Good experiment tracking isn’t optional—it’s the difference between “I got 500 reward once” and “here’s exactly how to reproduce 500 reward.”
What to Track
Metrics
Training metrics:
- Episode reward (mean, min, max, std)
- Episode length
- Policy loss, value loss
- Entropy (exploration indicator)
- Learning rate schedule
Evaluation metrics:
- Evaluation reward (deterministic policy)
- Success rate (if applicable)
- Custom domain metrics
Artifacts
- Model checkpoints
- Training videos/renders
- Configuration files
- Environment specifications
Metadata
- Git commit hash
- Library versions (gym, torch, etc.)
- Hardware specs
- Random seeds
Tool Comparison
| Feature | Weights & Biases | MLflow | TensorBoard |
|---|---|---|---|
| Hosting | Cloud (free tier) | Self-hosted or cloud | Local |
| Collaboration | Built-in | Manual setup | Limited |
| Hyperparameter sweeps | Yes | Yes (Optuna) | No |
| Model registry | Yes | Yes | No |
| Cost | Free/paid | Open source | Free |
Recommendation: Start with W&B for ease of use, consider MLflow if you need self-hosting or already use it.
Setup with Weights & Biases
Implementation
import wandb
import gymnasium as gym
# Initialize
wandb.init(
project="rl-experiments",
config={
"algorithm": "PPO",
"env": "CartPole-v1",
"learning_rate": 3e-4,
"gamma": 0.99,
"clip_eps": 0.2,
"seed": 42,
}
)
# Training loop
for episode in range(1000):
state, _ = env.reset()
episode_reward = 0
while True:
action = policy.select_action(state)
state, reward, done, truncated, _ = env.step(action)
episode_reward += reward
if done or truncated:
break
# Log metrics
wandb.log({
"episode": episode,
"reward": episode_reward,
"epsilon": policy.epsilon,
})
# Save model artifact
artifact = wandb.Artifact("policy", type="model")
artifact.add_file("policy.pt")
wandb.log_artifact(artifact)
wandb.finish()Video logging (critical for RL debugging):
# Record evaluation episodes
frames = []
state, _ = env.reset()
while True:
frames.append(env.render())
action = policy.select_action(state, deterministic=True)
state, reward, done, truncated, _ = env.step(action)
if done or truncated:
break
# Log as video
wandb.log({"eval_video": wandb.Video(np.array(frames), fps=30)})Hyperparameter Sweeps
Implementation
# sweep.yaml
program: train.py
method: bayes # or grid, random
metric:
name: eval_reward
goal: maximize
parameters:
learning_rate:
distribution: log_uniform
min: -5 # 1e-5
max: -2 # 1e-2
gamma:
values: [0.95, 0.99, 0.999]
clip_eps:
values: [0.1, 0.2, 0.3]# Run sweep
wandb sweep sweep.yaml
wandb agent <sweep-id>Best Practices
-
Log everything, filter later.

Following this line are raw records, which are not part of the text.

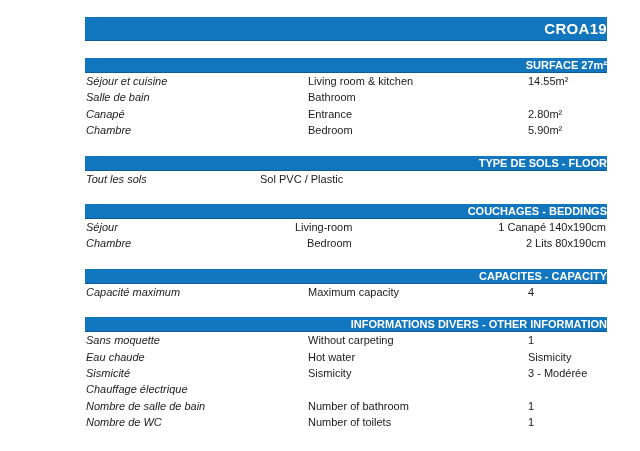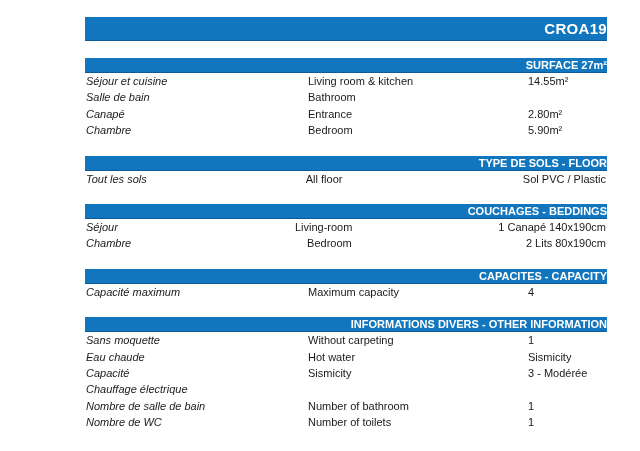--- a/index.html
+++ b/index.html
@@ -91,21 +91,20 @@
       <span class="c-val">5.90m²</span>
     </div>
   </div>
 
   <div class="section">
     <div class="section-header">
       <span>TYPE DE SOLS - FLOOR</span>
     </div>
     <div class="row">
       <span class="c-fr">Tout les sols</span>
-      <span class="c-en">All floor</span>
       <span class="c-val">Sol PVC / Plastic</span>
     </div>
   </div>
 
   <div class="section">
     <div class="section-header">
       <span>COUCHAGES - BEDDINGS</span>
     </div>
     <div class="row">
       <span class="c-fr">Séjour</span>
@@ -138,21 +137,21 @@
       <span class="c-fr">Sans moquette</span>
       <span class="c-en">Without carpeting</span>
       <span class="c-val">1</span>
     </div>
     <div class="row">
       <span class="c-fr">Eau chaude</span>
       <span class="c-en">Hot water</span>
       <span class="c-val">Sismicity</span>
     </div>
     <div class="row">
-      <span class="c-fr">Capacité</span>
+      <span class="c-fr">Sismicité</span>
       <span class="c-en">Sismicity</span>
       <span class="c-val">3 - Modérée</span>
     </div>
     <div class="row">
       <span class="c-fr">Chauffage électrique</span>
       <span class="c-val"></span>
     </div>
     <div class="row">
       <span class="c-fr">Nombre de salle de bain</span>
       <span class="c-en">Number of bathroom</span>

Storage is cheap; missing data is expensive.
-
Use deterministic evaluation. Training rewards are noisy; eval with fixed seeds.
-
Record videos regularly. Reward curves can look good while behavior is broken.
-
Tag experiments. Use tags like “baseline”, “ablation”, “final” for filtering.
-
Save configs as artifacts. Your future self will thank you.
-
Set random seeds explicitly. And log them.